§ DATA SUPPLIED

'''

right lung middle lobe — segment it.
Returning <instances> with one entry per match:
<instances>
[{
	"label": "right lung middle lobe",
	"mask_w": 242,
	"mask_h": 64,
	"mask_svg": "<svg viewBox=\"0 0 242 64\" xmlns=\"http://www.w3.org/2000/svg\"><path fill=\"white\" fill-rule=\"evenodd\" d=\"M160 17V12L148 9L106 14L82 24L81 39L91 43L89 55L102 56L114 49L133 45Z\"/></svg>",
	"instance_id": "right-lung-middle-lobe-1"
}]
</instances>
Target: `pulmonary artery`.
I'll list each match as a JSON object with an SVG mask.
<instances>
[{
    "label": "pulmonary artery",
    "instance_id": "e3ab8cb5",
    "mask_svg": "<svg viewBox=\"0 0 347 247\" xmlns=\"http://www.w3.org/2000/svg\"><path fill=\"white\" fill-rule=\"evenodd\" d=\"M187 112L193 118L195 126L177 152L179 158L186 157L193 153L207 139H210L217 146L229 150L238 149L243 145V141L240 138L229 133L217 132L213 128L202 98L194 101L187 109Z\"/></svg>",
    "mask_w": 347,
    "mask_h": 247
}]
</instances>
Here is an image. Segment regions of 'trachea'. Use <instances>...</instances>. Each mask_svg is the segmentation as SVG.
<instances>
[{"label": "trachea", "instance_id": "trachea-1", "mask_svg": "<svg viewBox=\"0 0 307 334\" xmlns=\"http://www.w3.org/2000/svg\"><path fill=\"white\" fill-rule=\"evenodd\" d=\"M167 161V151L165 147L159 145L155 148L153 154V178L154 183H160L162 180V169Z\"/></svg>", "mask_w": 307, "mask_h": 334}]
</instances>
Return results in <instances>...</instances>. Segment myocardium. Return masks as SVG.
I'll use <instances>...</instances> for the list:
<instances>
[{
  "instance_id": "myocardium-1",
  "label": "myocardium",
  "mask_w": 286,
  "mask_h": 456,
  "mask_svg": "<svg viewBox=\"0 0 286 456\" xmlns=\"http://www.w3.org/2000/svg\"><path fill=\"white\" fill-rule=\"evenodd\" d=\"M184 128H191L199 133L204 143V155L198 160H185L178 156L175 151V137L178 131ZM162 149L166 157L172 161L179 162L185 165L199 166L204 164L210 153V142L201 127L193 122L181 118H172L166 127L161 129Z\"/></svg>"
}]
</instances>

'''

§ CHALLENGE
Transcribe each of the lines above verbatim, from the first to the last, without any alteration.

§ SOLUTION TO THIS PROBLEM
right lung middle lobe — segment it.
Returning <instances> with one entry per match:
<instances>
[{
	"label": "right lung middle lobe",
	"mask_w": 242,
	"mask_h": 64,
	"mask_svg": "<svg viewBox=\"0 0 242 64\" xmlns=\"http://www.w3.org/2000/svg\"><path fill=\"white\" fill-rule=\"evenodd\" d=\"M160 17V12L148 9L106 14L82 24L81 39L91 43L89 55L102 56L114 49L133 45Z\"/></svg>",
	"instance_id": "right-lung-middle-lobe-1"
}]
</instances>
Target: `pulmonary artery`.
I'll list each match as a JSON object with an SVG mask.
<instances>
[{
    "label": "pulmonary artery",
    "instance_id": "e3ab8cb5",
    "mask_svg": "<svg viewBox=\"0 0 347 247\" xmlns=\"http://www.w3.org/2000/svg\"><path fill=\"white\" fill-rule=\"evenodd\" d=\"M187 112L193 118L195 126L177 152L179 158L186 157L193 153L207 139H210L217 146L229 150L238 149L243 145V141L240 138L229 133L217 132L213 128L202 98L194 101L187 109Z\"/></svg>",
    "mask_w": 347,
    "mask_h": 247
}]
</instances>
Here is an image. Segment regions of 'trachea'. Use <instances>...</instances>. Each mask_svg is the segmentation as SVG.
<instances>
[{"label": "trachea", "instance_id": "trachea-1", "mask_svg": "<svg viewBox=\"0 0 307 334\" xmlns=\"http://www.w3.org/2000/svg\"><path fill=\"white\" fill-rule=\"evenodd\" d=\"M167 161V151L165 147L159 145L155 148L153 154V178L154 183H160L162 180V169Z\"/></svg>", "mask_w": 307, "mask_h": 334}]
</instances>
Return results in <instances>...</instances>. Segment myocardium. Return masks as SVG.
I'll use <instances>...</instances> for the list:
<instances>
[{
  "instance_id": "myocardium-1",
  "label": "myocardium",
  "mask_w": 286,
  "mask_h": 456,
  "mask_svg": "<svg viewBox=\"0 0 286 456\" xmlns=\"http://www.w3.org/2000/svg\"><path fill=\"white\" fill-rule=\"evenodd\" d=\"M184 128H191L199 133L204 143V155L198 160H185L178 156L175 151V137L178 131ZM162 149L166 157L172 161L179 162L185 165L199 166L204 164L210 153V142L201 127L193 122L181 118H172L166 127L161 129Z\"/></svg>"
}]
</instances>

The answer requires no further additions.